Digital pathology for improved patient care
One hundred percent of cancer diagnoses are ultimately made or confirmed by pathology. However, a care gap has been emerging for years: demographic change is driving growing demand for diagnostics and faster drug development for age‑related diseases, while pathology faces a simultaneous shortage of skilled professionals. AI‑based image analysis of digitized samples promises to accelerate research and automate diagnostic workflows, thereby improving patient care. At the same time, the enormous heterogeneity of samples – across different organs, staining methods, scanners, clinical questions, as well as indications and tests – makes the development of such systems highly cost‑intensive, particularly as both medical and technical expertise are required.
MIKAIA®: image analysis for digital pathology and spatial biology
This is where MIKAIA® comes in – the image analysis software developed by Fraunhofer IIS for digital pathology and spatial biology. The software is tailored to the needs and specific applications of life‑science researchers, without requiring in‑depth technical expertise. The MIKAIA® App Center currently offers around 20 image-analysis apps that cover the entire analysis pipeline – from tissue segmentation and tumor localization to cell classification and neighborhood analyses. These apps can be flexibly combined and applied automatically to hundreds of digitized samples, generating quantitative data.
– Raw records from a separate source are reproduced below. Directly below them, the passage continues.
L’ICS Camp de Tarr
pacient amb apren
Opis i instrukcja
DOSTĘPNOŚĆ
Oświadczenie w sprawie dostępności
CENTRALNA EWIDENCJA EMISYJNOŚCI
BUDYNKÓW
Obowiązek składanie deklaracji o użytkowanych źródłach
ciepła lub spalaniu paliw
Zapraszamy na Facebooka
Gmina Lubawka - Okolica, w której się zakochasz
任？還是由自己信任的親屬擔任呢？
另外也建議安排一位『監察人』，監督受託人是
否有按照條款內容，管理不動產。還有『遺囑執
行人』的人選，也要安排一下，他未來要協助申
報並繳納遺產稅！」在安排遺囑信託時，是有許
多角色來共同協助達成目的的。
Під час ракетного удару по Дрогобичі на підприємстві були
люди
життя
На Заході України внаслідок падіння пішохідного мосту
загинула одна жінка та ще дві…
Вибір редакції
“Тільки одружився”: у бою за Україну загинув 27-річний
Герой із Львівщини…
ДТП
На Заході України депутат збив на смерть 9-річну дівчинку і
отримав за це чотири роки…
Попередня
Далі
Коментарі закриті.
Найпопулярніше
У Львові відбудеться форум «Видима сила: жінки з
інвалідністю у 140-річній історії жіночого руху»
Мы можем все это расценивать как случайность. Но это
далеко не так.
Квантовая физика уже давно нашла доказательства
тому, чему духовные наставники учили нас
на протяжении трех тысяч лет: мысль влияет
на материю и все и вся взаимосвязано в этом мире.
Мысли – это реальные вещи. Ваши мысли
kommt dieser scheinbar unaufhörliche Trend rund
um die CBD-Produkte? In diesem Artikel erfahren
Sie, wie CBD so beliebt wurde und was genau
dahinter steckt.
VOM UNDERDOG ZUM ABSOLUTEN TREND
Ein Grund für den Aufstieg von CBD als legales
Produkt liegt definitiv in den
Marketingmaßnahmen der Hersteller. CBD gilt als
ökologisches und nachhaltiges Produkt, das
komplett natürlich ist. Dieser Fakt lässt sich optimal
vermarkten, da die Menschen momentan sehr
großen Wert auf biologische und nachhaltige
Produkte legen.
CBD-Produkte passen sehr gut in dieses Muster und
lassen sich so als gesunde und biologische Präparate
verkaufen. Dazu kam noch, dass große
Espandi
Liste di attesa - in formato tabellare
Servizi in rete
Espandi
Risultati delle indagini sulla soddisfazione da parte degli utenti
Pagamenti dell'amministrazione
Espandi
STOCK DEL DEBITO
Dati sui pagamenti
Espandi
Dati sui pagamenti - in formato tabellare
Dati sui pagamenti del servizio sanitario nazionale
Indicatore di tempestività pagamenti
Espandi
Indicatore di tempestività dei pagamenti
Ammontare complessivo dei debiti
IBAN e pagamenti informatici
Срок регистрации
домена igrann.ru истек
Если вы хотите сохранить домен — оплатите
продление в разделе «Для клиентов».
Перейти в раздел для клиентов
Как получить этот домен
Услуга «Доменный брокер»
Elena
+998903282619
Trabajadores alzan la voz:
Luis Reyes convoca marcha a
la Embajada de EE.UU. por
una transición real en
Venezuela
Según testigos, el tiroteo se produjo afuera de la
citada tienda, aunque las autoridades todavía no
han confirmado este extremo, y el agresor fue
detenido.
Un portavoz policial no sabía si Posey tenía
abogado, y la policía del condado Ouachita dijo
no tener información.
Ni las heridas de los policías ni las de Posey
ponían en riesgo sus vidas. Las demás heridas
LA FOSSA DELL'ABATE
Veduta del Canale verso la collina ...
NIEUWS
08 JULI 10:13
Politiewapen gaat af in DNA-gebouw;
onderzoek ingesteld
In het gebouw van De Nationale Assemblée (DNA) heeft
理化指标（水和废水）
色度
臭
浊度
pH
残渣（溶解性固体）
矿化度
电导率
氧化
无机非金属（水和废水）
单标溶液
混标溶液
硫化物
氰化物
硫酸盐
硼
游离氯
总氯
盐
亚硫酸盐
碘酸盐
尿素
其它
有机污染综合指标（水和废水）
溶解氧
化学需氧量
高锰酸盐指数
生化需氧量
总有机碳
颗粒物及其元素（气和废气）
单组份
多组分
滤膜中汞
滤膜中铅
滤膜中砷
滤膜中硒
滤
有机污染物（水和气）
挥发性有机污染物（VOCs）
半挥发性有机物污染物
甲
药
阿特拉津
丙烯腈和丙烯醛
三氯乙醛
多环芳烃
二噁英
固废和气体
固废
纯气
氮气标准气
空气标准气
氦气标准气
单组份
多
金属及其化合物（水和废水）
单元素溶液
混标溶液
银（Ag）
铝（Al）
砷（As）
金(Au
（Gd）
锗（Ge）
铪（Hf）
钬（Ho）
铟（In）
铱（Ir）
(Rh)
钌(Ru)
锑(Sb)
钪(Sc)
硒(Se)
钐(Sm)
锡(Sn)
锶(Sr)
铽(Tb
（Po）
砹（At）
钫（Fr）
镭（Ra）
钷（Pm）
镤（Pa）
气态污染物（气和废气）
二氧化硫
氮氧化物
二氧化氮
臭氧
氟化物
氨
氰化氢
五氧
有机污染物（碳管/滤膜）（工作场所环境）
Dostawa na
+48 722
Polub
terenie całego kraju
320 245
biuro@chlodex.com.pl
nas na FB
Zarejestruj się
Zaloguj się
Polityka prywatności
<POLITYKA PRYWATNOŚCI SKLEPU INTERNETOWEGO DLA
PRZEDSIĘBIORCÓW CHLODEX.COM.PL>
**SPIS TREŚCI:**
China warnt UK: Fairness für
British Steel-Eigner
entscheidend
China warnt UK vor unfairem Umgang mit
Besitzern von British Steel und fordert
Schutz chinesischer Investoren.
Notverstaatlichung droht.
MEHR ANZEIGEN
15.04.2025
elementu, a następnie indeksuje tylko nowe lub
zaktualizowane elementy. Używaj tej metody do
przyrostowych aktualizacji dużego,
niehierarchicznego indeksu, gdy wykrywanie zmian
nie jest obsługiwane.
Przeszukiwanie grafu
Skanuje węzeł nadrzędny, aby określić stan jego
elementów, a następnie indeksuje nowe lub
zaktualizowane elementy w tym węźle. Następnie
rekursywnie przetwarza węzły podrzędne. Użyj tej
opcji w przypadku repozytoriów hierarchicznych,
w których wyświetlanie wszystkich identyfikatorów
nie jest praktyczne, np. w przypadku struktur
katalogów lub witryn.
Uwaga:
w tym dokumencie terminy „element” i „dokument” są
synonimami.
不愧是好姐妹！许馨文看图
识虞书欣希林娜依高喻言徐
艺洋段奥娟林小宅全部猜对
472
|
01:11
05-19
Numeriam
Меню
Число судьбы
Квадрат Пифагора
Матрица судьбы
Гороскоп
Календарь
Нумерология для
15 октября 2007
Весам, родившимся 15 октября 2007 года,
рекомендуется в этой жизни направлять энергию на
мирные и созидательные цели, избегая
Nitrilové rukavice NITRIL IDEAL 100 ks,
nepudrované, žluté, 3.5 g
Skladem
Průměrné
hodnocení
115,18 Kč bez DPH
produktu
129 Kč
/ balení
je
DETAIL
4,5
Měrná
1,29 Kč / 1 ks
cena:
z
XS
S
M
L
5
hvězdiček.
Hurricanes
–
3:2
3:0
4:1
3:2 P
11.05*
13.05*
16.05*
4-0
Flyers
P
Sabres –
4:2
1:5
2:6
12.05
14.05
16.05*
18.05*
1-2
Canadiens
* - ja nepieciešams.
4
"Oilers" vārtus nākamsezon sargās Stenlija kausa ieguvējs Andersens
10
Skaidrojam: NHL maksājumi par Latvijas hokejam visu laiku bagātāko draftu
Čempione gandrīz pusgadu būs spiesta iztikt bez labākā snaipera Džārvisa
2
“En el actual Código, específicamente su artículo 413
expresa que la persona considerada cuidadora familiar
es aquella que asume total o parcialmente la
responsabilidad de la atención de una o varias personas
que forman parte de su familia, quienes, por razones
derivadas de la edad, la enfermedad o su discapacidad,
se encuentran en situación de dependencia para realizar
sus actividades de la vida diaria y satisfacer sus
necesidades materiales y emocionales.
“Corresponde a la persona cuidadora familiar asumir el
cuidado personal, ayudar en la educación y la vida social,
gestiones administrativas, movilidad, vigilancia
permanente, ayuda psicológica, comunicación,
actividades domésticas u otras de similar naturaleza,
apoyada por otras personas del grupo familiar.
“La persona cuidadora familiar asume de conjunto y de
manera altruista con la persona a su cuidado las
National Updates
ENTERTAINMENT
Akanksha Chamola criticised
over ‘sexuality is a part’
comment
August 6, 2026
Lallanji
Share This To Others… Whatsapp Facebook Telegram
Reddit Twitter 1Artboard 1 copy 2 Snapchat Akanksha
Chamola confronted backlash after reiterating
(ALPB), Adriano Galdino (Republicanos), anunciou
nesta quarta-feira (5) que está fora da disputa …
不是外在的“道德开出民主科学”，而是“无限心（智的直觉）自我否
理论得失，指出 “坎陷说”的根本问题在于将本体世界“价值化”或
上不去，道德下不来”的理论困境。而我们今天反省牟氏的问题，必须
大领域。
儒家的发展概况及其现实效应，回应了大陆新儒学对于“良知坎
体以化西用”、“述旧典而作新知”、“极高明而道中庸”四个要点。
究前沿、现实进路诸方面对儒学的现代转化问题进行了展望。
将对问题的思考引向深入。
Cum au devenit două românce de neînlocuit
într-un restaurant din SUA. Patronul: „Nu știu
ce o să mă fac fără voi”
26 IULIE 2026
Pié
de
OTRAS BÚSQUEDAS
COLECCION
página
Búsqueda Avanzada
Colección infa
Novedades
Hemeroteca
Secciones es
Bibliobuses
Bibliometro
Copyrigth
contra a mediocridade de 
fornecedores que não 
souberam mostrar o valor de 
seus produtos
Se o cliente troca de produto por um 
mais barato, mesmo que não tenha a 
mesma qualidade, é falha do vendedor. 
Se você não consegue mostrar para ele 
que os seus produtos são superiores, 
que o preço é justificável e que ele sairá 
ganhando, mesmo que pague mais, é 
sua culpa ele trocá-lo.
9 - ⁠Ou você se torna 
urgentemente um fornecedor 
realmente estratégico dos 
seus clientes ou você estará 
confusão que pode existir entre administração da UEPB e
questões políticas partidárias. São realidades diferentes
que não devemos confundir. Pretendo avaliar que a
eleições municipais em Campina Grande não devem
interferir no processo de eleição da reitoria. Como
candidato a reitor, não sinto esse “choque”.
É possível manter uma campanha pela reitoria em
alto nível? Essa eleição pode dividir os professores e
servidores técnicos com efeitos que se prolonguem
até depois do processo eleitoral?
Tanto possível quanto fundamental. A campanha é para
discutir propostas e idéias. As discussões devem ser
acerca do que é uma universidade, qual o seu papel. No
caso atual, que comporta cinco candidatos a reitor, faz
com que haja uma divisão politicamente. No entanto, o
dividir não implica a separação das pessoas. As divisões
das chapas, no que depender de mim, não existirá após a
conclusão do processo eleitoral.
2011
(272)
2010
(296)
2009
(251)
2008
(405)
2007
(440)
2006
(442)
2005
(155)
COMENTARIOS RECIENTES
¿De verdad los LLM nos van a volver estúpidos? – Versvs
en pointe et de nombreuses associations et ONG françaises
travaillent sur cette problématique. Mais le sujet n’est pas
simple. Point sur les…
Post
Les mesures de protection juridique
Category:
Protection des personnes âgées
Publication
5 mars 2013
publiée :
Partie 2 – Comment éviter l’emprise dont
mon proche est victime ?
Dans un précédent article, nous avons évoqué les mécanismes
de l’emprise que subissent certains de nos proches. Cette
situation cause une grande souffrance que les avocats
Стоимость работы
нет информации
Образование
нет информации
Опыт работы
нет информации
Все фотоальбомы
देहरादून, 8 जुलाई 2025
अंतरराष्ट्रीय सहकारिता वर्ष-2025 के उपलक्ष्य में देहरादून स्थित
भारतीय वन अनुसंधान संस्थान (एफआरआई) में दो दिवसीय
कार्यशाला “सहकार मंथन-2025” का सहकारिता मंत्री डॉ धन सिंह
Empowering life-science research
MIKAIA® helps researchers and pathologists in particular gain new insights more quickly and efficiently. If no suitable AI model is available for a specific research question, users can train their own models using the interactive AI Author, without any programming or AI expertise. Thanks to the underlying few-shot learning approach, only a small number of training annotations per new tissue type are usually required for the AI to learn the desired distinctions.
Digital solutions for research and users: Our innovative technologies – whether integrated sensor systems embedded in everyday objects or AI‑based data analysis – are steadily driving the adoption of precision diagnostics and personalized medicine, to the benefit of patients.